Today, the composer says: »A good arrangement is what makes the music grow and become bigger.« In 1972, the 27-year-old self-taught musician called on a host of musician friends and companions. His pal Vitor Martins, »a leftist who rebelled against the military dictatorship«, wrote the lyrics. They all resort to metaphorical attacks to circumvent the censorship of the dictatorship. Today, as then, they would be called political »Gstanzln« in the Austrian-Bavarian style. A lulling melody promises the ideal world, while in secret you bore your middle finger into the nostrils of the powerful.
»A good arrangement is what makes the music grow and become bigger.«
Arthur Verocai
The result at the end is »Arthur Verocai«. Ten pieces that transform everyday life into a poem. Ultimately, Verocai neither uses a dissonantly heady nor heavily aggravated punk attitude to convey his message. It is rather sheer greatness that speaks from the combination of different styles and ingenious dilettantism. On the cover that Continental printed for the debut, Verocai can be seen sitting on a wooden stool in front the façade of a run-down house. His spindly legs stretch out into eternity like broken lines. Hands clasped in front of his torso, the arranger signals both calm and distance at the same time. It is a photo that someone might have snapped in passing. A spontaneous shot that conveys the innocence with which Verocai approached the record.
»The album was not a success at all at the time,« says Verocai. The critics ignored his debut, also because the record company flubbed the promo. »However, it wasn’t my intention to sell millions of copies anyway. I just wanted to make my music without anyone from the outside interfering.« Still, it was difficult for a while to understand why it was such a commercial flop. »I was sad because my work was not recognised. By now I know I did what I was supposed to do. And I don’t regret a thing.«
Rediscovered through Sampling
Following this sobering experience, Arthur Verocai’s solo ambitions take a back seat. He continues to compose and arrange with success – among others for greats like Gal Costa, Tim Maia and Azymuth –but he increasingly turns away from the music scene and flirts with a career in advertising. »The money was good, but I knew that no one in that milieu was interested in the music I was making. I guess that’s why I stayed there. I wanted to flee from myself,« Verocai told the Guardian.

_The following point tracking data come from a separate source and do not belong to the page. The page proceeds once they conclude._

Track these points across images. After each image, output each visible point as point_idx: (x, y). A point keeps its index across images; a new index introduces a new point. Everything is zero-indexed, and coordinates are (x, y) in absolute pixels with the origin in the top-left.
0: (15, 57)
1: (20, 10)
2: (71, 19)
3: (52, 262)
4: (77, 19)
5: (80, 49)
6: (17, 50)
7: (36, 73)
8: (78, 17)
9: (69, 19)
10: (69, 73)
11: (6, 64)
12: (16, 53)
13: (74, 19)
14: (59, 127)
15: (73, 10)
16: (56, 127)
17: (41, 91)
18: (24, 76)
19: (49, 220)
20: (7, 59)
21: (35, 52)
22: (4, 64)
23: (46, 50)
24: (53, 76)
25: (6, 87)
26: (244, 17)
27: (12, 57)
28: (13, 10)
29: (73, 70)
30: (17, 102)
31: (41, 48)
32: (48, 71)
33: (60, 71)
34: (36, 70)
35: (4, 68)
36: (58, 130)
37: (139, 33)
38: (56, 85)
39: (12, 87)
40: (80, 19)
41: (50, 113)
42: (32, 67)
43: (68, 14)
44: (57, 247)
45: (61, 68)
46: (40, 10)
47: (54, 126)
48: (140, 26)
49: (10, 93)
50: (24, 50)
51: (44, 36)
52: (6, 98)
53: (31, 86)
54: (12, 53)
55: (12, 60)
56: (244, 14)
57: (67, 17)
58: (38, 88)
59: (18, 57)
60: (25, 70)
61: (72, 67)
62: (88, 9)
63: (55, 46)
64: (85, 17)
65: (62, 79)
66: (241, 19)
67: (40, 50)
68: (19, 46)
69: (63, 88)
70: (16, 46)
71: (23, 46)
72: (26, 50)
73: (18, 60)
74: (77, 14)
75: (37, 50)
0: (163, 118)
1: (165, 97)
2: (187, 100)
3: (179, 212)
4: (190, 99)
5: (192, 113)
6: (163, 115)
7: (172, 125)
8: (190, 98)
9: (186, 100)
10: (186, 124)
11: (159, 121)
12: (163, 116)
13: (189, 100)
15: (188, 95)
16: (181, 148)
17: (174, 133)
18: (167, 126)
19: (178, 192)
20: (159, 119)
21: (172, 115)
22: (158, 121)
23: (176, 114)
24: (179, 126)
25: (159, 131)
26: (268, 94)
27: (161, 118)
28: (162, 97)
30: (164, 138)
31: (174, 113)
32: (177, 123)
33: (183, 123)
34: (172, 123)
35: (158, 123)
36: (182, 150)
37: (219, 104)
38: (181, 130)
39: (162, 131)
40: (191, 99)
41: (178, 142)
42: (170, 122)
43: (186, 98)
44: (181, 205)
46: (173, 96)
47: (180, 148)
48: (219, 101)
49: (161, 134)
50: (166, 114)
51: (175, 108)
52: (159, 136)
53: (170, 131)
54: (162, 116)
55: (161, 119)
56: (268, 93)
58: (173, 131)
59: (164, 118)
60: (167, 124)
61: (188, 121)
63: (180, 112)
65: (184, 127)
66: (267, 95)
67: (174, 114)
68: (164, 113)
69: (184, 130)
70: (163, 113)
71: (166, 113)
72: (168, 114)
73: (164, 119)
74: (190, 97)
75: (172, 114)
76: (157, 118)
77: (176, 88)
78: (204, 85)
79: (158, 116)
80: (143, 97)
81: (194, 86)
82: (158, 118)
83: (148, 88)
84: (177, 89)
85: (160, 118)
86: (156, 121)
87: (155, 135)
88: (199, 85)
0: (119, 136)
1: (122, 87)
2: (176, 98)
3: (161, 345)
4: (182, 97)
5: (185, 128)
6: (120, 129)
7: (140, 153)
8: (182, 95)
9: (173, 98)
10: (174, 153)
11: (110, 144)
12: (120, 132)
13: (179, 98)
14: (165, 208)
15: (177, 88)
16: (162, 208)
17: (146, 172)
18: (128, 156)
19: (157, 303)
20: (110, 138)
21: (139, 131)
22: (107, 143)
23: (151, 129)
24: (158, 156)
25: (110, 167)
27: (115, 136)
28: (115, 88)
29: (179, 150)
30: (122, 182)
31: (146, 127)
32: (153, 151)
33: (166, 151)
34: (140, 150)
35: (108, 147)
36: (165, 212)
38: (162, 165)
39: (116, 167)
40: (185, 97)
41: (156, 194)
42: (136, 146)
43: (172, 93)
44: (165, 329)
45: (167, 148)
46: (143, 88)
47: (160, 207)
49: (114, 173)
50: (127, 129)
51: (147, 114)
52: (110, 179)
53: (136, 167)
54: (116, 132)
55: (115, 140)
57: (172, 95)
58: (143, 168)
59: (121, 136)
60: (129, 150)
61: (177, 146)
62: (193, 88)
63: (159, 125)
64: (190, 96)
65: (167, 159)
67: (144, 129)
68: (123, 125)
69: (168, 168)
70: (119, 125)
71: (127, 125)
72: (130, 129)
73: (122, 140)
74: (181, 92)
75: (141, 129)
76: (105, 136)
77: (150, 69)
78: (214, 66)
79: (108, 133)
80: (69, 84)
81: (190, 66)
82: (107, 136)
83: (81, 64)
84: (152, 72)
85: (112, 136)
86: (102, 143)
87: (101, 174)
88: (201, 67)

Over 30 years after the release of »Arthur Verocai«, US reissue label Luv N’ Haight is re-releasing the debut. A certain faction of the hip-hop scene discovers the record. MF Doom, Ludacris and Little Brother sample songs like »Na Boca Do Sol« – partly without ever paying a cent for it. »I’m still grateful to these people,« Verocai says today. »They made my work known later on.« So well known, in fact, that Arthur Verocai was able to record his album live in Los Angeles in 2009. For the first time since the ’70s – with a 30-piece orchestra. The sleeping giant, who had not shown any sign of life for years, was finally to awaken.